• PROBLEM DETAILS
Continue the forum discussion about checked exceptions in Java from its last sentence.

• DOCUMENT EXTRACT
That's kind of what HP NonStop is, a distributed operating system operating as a huge cluster.
If you followed their coding practices and used their native libraries you could almost always do things like freeze a process, move it to an entirely different CPU (which could be a totally different physical server) then restart it without losing the work in progress, processes could auto-restart and resume from the last checkpoint, add more processes to handle the messages in the queue and all kinds of built into the OS and layered services niceties that everyone keeps reinventing.
> So do we all have to keep reinventing these wheels, but only after a production outage?
We live in a world where programmers' "consensus" is that checked exceptions are bad and we need to remove them from Java. People generally just don't care anything except the happies path.
That's not the reason to remove checked exceptions from Java. The reason is that exceptions don't compose - they don't play well with functional style code which otherwise works pretty well in Java.
Fun fact: you can actually parameterize functions and types over exception types in Java, <T extends Throwable> ... throws T will type check as expected.
Of course, if you solve a problem using generics, you will now have 2 problems instead of 1...
Does it work for a variable list of things, or would supporting two different checked exceptions require two generic params? If it's one per param I think that's neat but probably limited in use to "your exception can contain a generic value", like `throw NewInsertFailedException(value)`.
I think you might be able to trick the type checker to accept union types, but I'm not sure. I know intersection types are possible, but they are not really useful for exceptions.
Regarding practicality - I've used this feature when implementing a visitor class API, so it definitely has some use cases.
The biggest problem is that all it takes is a single method in the chain which does not support this pattern (think java.util.stream). For internal code it's pretty easy to decorate all functions that take callback lambdas, etc.
And stuff like the Stream api does not use these generics, so you end up wrapping exceptions in RuntimeException anyway, which... again defeats the point of checked exceptions.

• RECORDED DATA
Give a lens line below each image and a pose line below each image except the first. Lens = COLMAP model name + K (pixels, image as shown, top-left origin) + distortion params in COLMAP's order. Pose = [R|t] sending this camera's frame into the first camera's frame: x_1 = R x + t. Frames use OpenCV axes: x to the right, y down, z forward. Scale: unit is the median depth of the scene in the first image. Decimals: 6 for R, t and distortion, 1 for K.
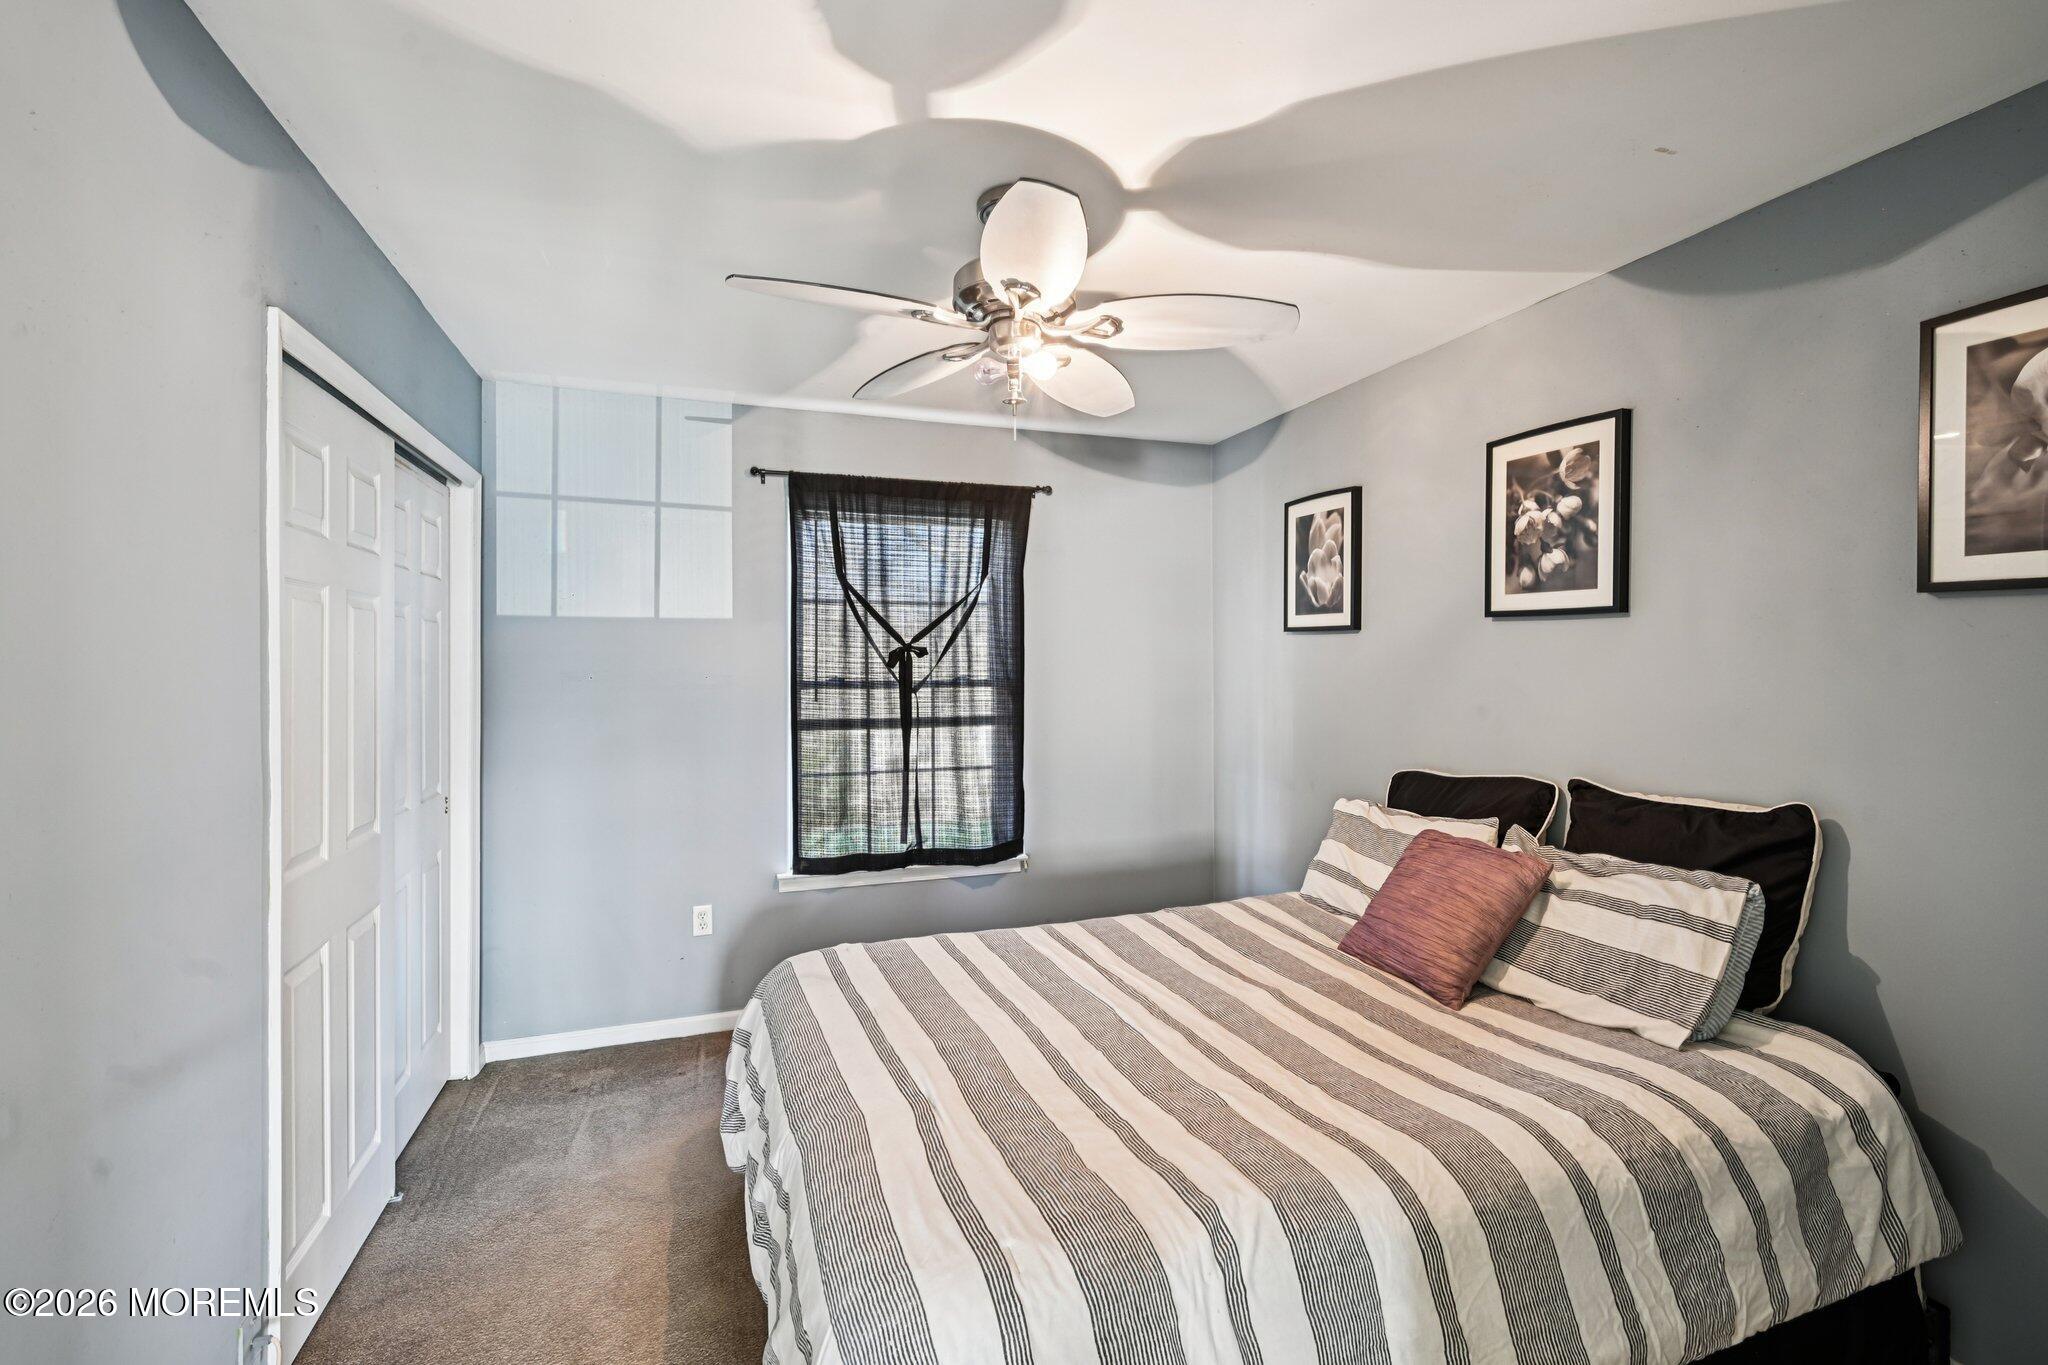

• ANSWER SECTION
"So do we all have to keep reinventing these wheels, but only after a production outage?"
Lotta cynical replies, and mine is going to sound like one of them at first, but I actually mean it in a relatively deep and profound way: Time is hard. You can even see it in pure math, where Logic is all fun and everyone's having a great time being clever and making all sorts of exciting systems and inferences in those systems... and then you try to build Temporal Logic and all the pretty just goes flying out the door.
Even "what if the reply takes ten seconds" is the beginning. By the very nature of the question itself I can infer the response is expected to be small. What if it is large? What if it might legitimately take more than ten seconds to transfer even under ideal circumstances, but you need to know that it's not working as quickly as possible? Is your entry point open to the public? How does it do with slowloris attacks [1]? What if your system simply falls behind due to lack of resources? The difference between 97% capacity and 103% capacity in your real, time-bound systems can knock your socks off in ways you'd never model in an atemporal system that ignored how long things take to happen.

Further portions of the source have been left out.